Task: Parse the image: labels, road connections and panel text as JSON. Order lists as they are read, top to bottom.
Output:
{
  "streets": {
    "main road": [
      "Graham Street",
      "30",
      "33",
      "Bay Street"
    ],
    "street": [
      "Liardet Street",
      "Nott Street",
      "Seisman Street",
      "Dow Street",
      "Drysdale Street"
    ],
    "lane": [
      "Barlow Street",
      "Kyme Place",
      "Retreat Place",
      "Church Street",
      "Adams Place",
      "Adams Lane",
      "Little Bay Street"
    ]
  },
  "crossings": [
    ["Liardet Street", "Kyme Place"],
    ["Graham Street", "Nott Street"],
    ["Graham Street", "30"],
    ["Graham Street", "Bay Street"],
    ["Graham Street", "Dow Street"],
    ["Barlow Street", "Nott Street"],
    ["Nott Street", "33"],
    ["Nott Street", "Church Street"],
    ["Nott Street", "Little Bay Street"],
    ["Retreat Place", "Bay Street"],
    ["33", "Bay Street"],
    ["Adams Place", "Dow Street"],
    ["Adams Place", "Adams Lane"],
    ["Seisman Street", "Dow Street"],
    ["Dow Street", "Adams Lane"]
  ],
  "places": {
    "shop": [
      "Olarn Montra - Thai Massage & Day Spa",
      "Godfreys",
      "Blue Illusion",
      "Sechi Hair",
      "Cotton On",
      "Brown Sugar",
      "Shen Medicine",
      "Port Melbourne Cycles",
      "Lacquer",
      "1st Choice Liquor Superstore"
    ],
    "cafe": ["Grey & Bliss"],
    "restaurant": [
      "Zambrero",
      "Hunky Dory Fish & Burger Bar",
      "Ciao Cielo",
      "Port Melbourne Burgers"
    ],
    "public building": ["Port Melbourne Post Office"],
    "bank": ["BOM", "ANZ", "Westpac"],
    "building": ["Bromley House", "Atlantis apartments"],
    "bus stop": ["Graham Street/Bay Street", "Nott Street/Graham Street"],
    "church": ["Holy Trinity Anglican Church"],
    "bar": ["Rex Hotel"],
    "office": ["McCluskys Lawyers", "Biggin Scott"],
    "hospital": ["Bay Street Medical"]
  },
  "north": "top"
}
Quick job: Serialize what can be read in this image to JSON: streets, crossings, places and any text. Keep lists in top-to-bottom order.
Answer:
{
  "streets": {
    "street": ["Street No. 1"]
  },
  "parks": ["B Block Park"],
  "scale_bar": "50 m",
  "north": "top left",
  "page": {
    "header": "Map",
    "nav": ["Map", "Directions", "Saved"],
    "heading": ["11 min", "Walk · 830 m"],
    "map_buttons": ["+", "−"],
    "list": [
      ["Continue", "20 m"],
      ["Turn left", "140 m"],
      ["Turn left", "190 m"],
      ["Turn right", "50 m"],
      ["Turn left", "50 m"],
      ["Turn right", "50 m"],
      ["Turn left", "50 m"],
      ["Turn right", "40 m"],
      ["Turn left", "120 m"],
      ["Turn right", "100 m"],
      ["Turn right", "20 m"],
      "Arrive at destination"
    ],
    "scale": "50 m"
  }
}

.....

Exercise objective >> A full, exact copy of the entries is required. Return it.

Completed exercise >>
Task: Parse the image: labels, road connections and panel text as JSON. Order lists as they are read, top to bottom.
Output:
{
  "streets": {
    "main road": [
      "Graham Street",
      "30",
      "33",
      "Bay Street"
    ],
    "street": [
      "Liardet Street",
      "Nott Street",
      "Seisman Street",
      "Dow Street",
      "Drysdale Street"
    ],
    "lane": [
      "Barlow Street",
      "Kyme Place",
      "Retreat Place",
      "Church Street",
      "Adams Place",
      "Adams Lane",
      "Little Bay Street"
    ]
  },
  "crossings": [
    ["Liardet Street", "Kyme Place"],
    ["Graham Street", "Nott Street"],
    ["Graham Street", "30"],
    ["Graham Street", "Bay Street"],
    ["Graham Street", "Dow Street"],
    ["Barlow Street", "Nott Street"],
    ["Nott Street", "33"],
    ["Nott Street", "Church Street"],
    ["Nott Street", "Little Bay Street"],
    ["Retreat Place", "Bay Street"],
    ["33", "Bay Street"],
    ["Adams Place", "Dow Street"],
    ["Adams Place", "Adams Lane"],
    ["Seisman Street", "Dow Street"],
    ["Dow Street", "Adams Lane"]
  ],
  "places": {
    "shop": [
      "Olarn Montra - Thai Massage & Day Spa",
      "Godfreys",
      "Blue Illusion",
      "Sechi Hair",
      "Cotton On",
      "Brown Sugar",
      "Shen Medicine",
      "Port Melbourne Cycles",
      "Lacquer",
      "1st Choice Liquor Superstore"
    ],
    "cafe": ["Grey & Bliss"],
    "restaurant": [
      "Zambrero",
      "Hunky Dory Fish & Burger Bar",
      "Ciao Cielo",
      "Port Melbourne Burgers"
    ],
    "public building": ["Port Melbourne Post Office"],
    "bank": ["BOM", "ANZ", "Westpac"],
    "building": ["Bromley House", "Atlantis apartments"],
    "bus stop": ["Graham Street/Bay Street", "Nott Street/Graham Street"],
    "church": ["Holy Trinity Anglican Church"],
    "bar": ["Rex Hotel"],
    "office": ["McCluskys Lawyers", "Biggin Scott"],
    "hospital": ["Bay Street Medical"]
  },
  "north": "top"
}
Quick job: Serialize what can be read in this image to JSON: streets, crossings, places and any text. Keep lists in top-to-bottom order.
Answer:
{
  "streets": {
    "street": ["Street No. 1"]
  },
  "parks": ["B Block Park"],
  "scale_bar": "50 m",
  "north": "top left",
  "page": {
    "header": "Map",
    "nav": ["Map", "Directions", "Saved"],
    "heading": ["11 min", "Walk · 830 m"],
    "map_buttons": ["+", "−"],
    "list": [
      ["Continue", "20 m"],
      ["Turn left", "140 m"],
      ["Turn left", "190 m"],
      ["Turn right", "50 m"],
      ["Turn left", "50 m"],
      ["Turn right", "50 m"],
      ["Turn left", "50 m"],
      ["Turn right", "40 m"],
      ["Turn left", "120 m"],
      ["Turn right", "100 m"],
      ["Turn right", "20 m"],
      "Arrive at destination"
    ],
    "scale": "50 m"
  }
}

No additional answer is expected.